___ Extracted information ___

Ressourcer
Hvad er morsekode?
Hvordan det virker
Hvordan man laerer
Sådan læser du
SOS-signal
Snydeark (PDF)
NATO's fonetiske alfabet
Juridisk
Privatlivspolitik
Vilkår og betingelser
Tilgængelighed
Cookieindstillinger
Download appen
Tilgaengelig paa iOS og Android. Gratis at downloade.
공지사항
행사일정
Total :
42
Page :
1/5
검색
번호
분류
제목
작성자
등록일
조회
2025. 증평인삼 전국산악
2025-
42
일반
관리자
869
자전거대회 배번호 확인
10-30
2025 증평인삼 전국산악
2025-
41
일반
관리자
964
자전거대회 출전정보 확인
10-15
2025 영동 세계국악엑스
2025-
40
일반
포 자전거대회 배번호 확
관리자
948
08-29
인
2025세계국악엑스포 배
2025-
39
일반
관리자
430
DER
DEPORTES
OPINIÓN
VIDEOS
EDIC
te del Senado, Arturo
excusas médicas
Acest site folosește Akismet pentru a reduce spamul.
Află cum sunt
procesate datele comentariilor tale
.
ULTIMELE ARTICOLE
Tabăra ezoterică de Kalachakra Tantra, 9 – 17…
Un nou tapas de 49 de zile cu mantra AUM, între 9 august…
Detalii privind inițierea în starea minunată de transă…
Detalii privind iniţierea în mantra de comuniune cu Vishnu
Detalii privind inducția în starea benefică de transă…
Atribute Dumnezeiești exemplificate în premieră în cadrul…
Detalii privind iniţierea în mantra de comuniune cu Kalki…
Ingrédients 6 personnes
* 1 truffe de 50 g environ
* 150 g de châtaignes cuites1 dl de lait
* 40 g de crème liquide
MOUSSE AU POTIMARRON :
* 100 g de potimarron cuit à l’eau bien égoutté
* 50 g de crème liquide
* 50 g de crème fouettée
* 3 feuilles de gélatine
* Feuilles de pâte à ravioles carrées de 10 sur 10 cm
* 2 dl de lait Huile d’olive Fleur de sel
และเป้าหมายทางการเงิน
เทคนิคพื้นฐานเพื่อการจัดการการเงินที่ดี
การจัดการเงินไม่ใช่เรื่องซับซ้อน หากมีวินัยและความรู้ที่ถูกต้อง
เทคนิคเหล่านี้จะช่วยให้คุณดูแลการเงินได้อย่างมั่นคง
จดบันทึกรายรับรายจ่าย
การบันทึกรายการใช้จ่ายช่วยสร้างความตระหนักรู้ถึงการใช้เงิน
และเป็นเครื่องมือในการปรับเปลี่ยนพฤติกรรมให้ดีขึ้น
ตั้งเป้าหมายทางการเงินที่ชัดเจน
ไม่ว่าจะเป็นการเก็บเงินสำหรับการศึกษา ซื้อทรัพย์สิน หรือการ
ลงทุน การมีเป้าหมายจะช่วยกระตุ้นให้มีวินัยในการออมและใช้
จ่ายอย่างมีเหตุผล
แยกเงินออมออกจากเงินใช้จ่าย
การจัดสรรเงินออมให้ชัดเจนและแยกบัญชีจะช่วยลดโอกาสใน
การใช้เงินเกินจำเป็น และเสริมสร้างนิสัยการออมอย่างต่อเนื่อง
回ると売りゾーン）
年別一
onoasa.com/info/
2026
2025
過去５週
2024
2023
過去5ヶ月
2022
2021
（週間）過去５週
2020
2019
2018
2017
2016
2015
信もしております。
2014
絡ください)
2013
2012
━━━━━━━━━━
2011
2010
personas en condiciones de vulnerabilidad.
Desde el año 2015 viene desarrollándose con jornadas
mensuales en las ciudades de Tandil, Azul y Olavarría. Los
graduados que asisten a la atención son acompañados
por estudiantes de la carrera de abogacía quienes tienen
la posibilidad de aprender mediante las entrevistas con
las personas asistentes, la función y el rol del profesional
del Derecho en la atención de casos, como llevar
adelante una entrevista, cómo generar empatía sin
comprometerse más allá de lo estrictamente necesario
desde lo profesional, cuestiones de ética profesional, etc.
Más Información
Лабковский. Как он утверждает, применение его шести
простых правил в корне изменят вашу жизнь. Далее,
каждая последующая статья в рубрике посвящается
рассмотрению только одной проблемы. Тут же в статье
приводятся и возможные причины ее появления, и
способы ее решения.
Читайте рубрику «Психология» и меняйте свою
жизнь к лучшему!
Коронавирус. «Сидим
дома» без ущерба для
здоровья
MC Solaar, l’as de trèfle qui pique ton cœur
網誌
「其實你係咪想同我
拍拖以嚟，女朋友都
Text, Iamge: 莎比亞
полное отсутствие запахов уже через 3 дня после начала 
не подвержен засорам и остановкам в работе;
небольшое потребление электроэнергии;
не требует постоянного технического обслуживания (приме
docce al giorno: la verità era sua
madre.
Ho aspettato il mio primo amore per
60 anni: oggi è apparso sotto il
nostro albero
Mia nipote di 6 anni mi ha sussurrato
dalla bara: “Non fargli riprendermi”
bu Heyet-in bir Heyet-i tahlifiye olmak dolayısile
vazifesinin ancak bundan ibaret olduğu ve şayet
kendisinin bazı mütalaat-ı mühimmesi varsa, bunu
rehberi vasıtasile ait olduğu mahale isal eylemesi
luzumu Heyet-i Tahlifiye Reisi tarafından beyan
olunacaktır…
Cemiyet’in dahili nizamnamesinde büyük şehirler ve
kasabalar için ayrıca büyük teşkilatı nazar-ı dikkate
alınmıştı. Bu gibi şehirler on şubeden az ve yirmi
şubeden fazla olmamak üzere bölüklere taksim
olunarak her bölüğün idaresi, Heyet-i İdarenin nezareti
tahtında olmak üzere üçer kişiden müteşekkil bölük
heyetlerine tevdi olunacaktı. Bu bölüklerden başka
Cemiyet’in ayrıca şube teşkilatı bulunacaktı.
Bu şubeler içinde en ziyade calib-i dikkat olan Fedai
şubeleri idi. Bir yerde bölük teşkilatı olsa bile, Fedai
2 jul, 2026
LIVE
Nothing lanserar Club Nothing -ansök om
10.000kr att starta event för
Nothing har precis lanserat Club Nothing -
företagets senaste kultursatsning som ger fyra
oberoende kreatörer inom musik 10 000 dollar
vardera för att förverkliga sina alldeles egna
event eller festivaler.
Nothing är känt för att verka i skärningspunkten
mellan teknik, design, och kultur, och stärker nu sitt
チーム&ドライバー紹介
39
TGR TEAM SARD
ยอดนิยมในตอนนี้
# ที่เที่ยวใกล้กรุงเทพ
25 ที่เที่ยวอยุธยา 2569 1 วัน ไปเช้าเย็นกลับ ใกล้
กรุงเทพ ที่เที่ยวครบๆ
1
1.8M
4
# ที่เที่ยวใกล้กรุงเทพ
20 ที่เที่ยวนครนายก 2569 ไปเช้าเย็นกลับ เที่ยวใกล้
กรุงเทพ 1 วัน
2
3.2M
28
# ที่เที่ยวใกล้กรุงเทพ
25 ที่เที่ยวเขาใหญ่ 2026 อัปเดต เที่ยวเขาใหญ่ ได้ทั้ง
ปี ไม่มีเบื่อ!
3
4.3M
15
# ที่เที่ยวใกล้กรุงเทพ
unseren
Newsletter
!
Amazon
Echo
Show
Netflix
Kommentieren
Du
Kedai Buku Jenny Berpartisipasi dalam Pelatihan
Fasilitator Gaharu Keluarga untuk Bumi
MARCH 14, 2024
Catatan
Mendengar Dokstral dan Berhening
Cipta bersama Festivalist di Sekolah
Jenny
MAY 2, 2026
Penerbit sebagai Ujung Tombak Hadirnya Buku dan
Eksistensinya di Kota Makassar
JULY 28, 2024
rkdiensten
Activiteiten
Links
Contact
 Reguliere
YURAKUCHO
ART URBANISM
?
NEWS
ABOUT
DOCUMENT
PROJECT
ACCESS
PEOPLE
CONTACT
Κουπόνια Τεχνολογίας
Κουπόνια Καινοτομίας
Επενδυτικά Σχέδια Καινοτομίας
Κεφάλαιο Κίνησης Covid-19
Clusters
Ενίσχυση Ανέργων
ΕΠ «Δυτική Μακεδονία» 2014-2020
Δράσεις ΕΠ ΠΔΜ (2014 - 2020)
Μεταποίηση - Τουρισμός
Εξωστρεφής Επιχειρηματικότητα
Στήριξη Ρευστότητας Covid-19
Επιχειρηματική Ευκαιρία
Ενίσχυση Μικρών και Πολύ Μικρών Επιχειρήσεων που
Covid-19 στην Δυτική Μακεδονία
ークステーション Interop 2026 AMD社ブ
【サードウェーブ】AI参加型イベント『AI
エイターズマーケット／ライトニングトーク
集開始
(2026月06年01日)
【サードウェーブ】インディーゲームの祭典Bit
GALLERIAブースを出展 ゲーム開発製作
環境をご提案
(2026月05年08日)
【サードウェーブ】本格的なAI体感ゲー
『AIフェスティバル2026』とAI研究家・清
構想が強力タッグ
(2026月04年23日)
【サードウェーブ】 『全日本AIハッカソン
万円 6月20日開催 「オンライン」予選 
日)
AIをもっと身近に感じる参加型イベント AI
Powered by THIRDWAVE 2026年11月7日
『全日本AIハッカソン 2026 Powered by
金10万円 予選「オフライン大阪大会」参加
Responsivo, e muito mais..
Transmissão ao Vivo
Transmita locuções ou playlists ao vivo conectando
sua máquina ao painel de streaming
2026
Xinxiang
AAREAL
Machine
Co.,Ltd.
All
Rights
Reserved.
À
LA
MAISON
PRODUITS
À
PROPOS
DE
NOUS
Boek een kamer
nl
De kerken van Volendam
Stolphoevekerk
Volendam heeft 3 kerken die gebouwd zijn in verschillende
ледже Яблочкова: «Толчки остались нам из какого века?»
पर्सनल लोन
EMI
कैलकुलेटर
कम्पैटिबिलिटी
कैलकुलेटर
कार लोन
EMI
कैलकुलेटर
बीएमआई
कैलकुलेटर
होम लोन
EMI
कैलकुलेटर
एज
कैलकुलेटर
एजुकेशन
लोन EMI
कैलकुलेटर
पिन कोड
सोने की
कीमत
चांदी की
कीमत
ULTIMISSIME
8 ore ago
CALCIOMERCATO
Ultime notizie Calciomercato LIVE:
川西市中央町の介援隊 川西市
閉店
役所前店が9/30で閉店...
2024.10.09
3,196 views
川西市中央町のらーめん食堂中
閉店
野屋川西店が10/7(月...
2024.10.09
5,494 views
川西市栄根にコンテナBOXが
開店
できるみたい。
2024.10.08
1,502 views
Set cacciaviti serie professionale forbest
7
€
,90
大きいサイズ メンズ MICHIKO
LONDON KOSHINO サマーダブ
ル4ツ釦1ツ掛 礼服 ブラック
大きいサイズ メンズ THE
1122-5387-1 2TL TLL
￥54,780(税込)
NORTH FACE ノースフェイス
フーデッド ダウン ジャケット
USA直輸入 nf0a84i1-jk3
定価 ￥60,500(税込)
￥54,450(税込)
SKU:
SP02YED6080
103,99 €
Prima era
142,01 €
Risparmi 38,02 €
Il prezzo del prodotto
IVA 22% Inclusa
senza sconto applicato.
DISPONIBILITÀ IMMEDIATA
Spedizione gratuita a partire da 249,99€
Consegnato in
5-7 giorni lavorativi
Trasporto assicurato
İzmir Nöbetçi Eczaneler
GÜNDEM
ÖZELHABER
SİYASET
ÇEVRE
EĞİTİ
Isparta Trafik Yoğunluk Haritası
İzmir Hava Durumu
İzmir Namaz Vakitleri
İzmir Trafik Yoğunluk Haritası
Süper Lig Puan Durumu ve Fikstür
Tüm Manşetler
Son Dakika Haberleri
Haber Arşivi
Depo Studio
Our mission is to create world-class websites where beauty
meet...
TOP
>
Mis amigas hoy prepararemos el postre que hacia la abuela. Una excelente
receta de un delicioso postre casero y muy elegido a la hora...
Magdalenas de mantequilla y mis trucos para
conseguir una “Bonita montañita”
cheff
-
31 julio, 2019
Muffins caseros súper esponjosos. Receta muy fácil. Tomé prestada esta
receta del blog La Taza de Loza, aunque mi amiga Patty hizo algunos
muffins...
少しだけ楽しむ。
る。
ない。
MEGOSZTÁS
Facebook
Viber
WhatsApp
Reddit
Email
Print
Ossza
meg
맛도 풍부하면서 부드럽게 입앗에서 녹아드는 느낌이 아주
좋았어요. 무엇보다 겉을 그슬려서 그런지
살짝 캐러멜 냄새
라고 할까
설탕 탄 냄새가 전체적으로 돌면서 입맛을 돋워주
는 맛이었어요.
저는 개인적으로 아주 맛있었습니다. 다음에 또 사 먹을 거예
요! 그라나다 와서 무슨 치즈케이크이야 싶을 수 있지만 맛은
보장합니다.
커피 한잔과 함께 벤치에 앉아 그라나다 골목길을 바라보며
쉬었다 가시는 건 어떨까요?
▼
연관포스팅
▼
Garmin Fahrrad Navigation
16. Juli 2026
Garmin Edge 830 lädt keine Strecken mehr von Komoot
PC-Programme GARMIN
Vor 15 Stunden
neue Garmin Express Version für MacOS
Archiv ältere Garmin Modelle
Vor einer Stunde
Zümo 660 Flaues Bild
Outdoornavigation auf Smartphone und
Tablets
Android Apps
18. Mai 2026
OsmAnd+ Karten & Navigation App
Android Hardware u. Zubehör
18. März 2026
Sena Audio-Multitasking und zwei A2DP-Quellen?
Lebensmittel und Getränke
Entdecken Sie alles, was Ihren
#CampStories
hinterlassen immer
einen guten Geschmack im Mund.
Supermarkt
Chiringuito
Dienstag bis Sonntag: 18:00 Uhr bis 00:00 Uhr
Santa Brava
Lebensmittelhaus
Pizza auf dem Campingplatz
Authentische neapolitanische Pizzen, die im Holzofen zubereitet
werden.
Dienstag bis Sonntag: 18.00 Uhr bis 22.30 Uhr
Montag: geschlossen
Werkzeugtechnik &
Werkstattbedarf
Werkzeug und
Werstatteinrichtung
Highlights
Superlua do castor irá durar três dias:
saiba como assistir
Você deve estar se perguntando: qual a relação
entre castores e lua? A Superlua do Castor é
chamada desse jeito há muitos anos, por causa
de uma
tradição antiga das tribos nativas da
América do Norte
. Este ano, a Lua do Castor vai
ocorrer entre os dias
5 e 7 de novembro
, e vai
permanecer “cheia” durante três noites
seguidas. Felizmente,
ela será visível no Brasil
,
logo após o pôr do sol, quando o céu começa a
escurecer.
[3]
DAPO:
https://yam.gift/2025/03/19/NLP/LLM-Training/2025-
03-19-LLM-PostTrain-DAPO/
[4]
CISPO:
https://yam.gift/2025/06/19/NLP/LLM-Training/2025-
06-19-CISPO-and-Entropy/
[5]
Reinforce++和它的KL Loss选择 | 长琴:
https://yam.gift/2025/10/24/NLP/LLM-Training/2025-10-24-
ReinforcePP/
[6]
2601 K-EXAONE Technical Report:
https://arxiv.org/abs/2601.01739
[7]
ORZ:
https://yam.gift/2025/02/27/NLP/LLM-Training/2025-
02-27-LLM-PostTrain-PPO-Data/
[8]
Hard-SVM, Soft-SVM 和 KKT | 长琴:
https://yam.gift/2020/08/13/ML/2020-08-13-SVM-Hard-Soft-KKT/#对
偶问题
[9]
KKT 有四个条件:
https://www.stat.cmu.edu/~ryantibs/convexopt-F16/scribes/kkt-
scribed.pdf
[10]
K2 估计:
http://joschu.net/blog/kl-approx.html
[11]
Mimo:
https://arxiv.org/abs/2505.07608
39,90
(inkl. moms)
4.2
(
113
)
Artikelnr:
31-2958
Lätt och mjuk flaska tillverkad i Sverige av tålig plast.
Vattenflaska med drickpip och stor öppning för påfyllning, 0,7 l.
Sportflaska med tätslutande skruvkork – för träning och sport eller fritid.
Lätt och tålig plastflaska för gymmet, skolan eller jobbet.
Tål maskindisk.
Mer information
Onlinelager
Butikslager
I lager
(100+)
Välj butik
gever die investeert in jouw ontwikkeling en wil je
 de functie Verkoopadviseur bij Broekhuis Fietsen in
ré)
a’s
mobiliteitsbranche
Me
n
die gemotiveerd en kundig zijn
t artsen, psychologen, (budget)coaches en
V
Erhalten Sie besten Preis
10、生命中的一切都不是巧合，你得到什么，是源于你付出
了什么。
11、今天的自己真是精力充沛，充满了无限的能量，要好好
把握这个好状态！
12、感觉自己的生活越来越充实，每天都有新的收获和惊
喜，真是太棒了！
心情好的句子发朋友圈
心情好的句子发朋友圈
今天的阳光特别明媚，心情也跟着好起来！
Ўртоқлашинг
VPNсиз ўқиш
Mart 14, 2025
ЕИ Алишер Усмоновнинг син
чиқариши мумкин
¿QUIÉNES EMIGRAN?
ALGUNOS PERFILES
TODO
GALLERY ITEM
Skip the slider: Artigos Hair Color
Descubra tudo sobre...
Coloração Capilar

___

• _Problem details_: Return, exactly as they stand, the lines from the start of the records above through the line with "2025 증평인삼 전국산악", both ends included, and no other lines.

• _Exercise result_:
Ressourcer
Hvad er morsekode?
Hvordan det virker
Hvordan man laerer
Sådan læser du
SOS-signal
Snydeark (PDF)
NATO's fonetiske alfabet
Juridisk
Privatlivspolitik
Vilkår og betingelser
Tilgængelighed
Cookieindstillinger
Download appen
Tilgaengelig paa iOS og Android. Gratis at downloade.
공지사항
행사일정
Total :
42
Page :
1/5
검색
번호
분류
제목
작성자
등록일
조회
2025. 증평인삼 전국산악
2025-
42
일반
관리자
869
자전거대회 배번호 확인
10-30
2025 증평인삼 전국산악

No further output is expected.